It's hard to define what "self-sustaining" means in case of inertial confinement with spherical symmetry, because the conditions are rather uniform and the duration of fusion conditions is extremely brief. It's about as self-sustaining as a nuclear detonation. In case of so-called "fast ignition", self-sustaining would indeed mean that the fusion that starts in a hot spot propagates as a kind of a wave through the fuel pellet.
In case of magnetic confinement, the (charged) fusion products heat the plasma enough to maintain the fusion-relevant temperature. This reaction is not an uncontrolled explosion because the temperature can get too high for given fuel type and the heat would be radiated away faster, cooling down the plasma. You still need the magnetic fields to confine the plasma and possibly some neutral beams or RF sources to support plasma currents (in a tokamak or FRC; a stellarator doesn't need a plasma current, so it can be even more "self-sustaining").

Ignition means infinite (scientific) Q, because you don't have to heat the plasma. The engineering Q will of course be finite, because you have to expend energy on cooling, etc and, in case of tokamak, on maintaining the toroidal plasma current I don't remember exactly how much that is, but some numbers I vaguely remember are about an order of magnitude smaller than the heating.
Thanks, that's a great answer. Yeah, I guess now that you've explained it, it's pretty obvious that ignition would imply Q=infinity. And the distinction of engineering Q versus scientific Q is helpful.

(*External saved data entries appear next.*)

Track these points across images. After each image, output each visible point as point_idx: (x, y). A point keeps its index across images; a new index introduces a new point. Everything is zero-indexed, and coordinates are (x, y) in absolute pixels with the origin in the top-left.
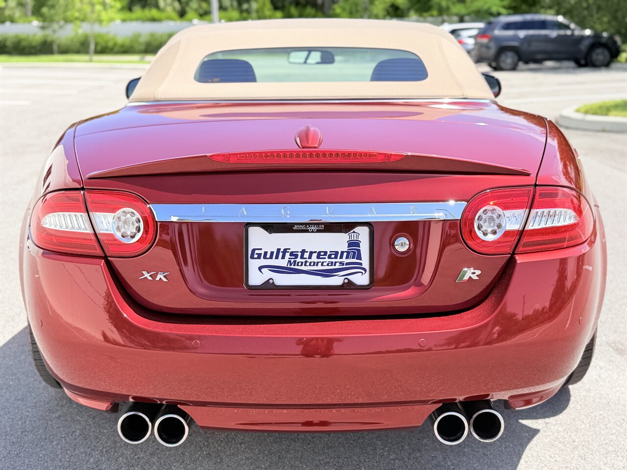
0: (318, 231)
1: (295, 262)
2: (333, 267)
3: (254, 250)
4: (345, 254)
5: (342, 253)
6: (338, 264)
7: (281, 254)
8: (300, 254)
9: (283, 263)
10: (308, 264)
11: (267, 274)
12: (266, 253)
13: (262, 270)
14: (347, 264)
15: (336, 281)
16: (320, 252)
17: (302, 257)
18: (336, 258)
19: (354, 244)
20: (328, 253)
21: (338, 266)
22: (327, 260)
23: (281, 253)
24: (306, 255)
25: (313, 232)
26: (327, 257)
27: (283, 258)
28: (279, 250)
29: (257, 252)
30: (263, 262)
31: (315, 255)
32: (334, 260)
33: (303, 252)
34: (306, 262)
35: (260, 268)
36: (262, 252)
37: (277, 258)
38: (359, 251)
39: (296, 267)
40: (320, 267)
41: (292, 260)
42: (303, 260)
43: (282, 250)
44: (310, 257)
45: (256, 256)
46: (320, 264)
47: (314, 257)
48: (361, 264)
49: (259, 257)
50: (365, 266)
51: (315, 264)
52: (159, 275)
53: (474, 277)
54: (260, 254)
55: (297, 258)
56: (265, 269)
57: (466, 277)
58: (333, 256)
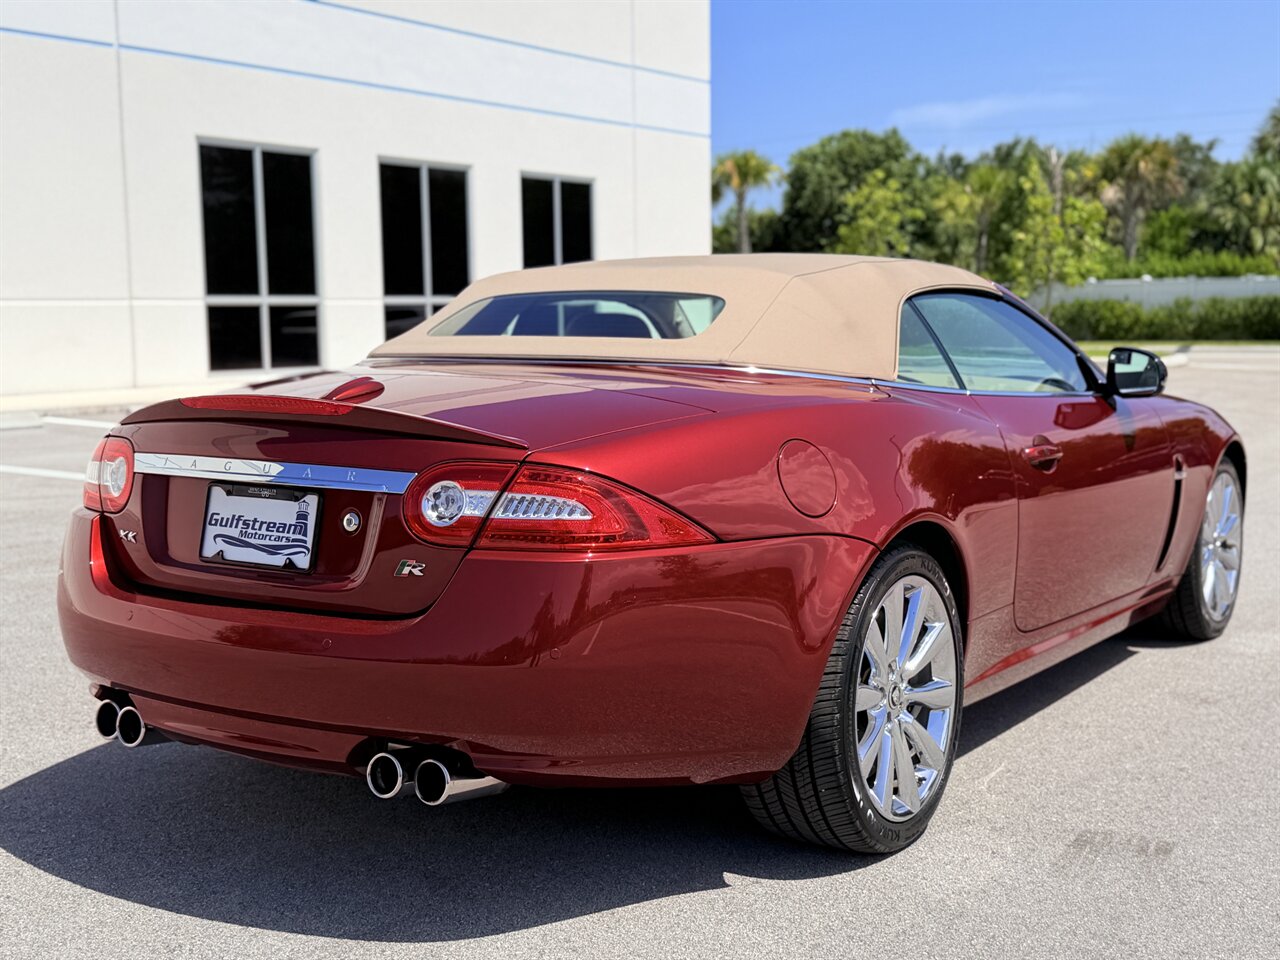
0: (271, 497)
1: (246, 532)
2: (279, 543)
3: (213, 514)
4: (293, 528)
5: (290, 525)
6: (284, 540)
7: (235, 522)
8: (251, 523)
9: (234, 532)
10: (257, 536)
11: (221, 545)
12: (222, 519)
14: (294, 540)
15: (278, 560)
16: (270, 523)
17: (253, 528)
18: (283, 532)
19: (302, 516)
20: (277, 525)
21: (284, 543)
22: (275, 534)
23: (236, 520)
24: (257, 526)
25: (265, 497)
26: (275, 530)
27: (236, 527)
28: (234, 516)
29: (215, 517)
30: (219, 530)
31: (265, 526)
32: (281, 535)
33: (255, 521)
34: (256, 534)
35: (216, 537)
36: (219, 517)
37: (231, 526)
38: (306, 525)
39: (246, 539)
40: (266, 542)
41: (244, 530)
42: (254, 532)
43: (237, 517)
44: (260, 529)
45: (213, 522)
46: (268, 538)
47: (263, 531)
48: (305, 542)
49: (216, 524)
50: (309, 545)
51: (264, 537)
52: (130, 535)
53: (416, 572)
54: (217, 520)
55: (248, 528)
56: (219, 539)
57: (406, 570)
58: (281, 529)
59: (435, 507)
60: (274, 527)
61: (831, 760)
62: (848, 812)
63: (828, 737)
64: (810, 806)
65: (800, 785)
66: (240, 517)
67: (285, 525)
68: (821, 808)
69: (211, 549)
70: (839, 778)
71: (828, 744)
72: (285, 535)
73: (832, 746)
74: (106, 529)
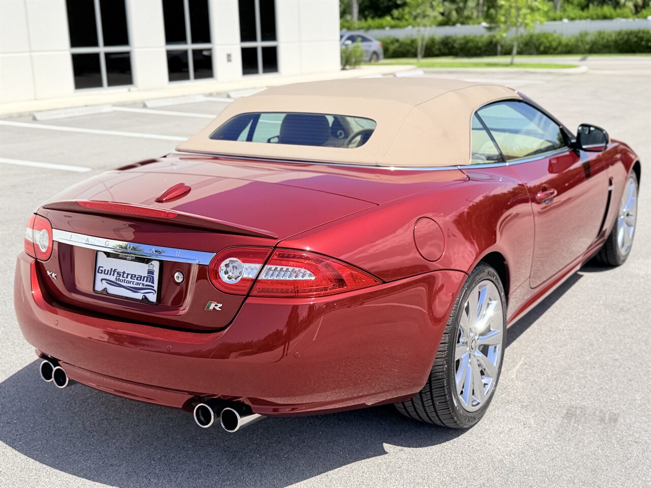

When I was asking "what Q would a tokamak need for ignition?", I'm now realizing that I really meant, "how much faster would the fusion heat production need to be to sustain ignition?", which then probably translates to better established questions like "how much better does the confinement need to be?", which the internet tells me is measured by the Tau parameter (although I would call this a "metric" as parameters mean inputs in my part of the engineering world).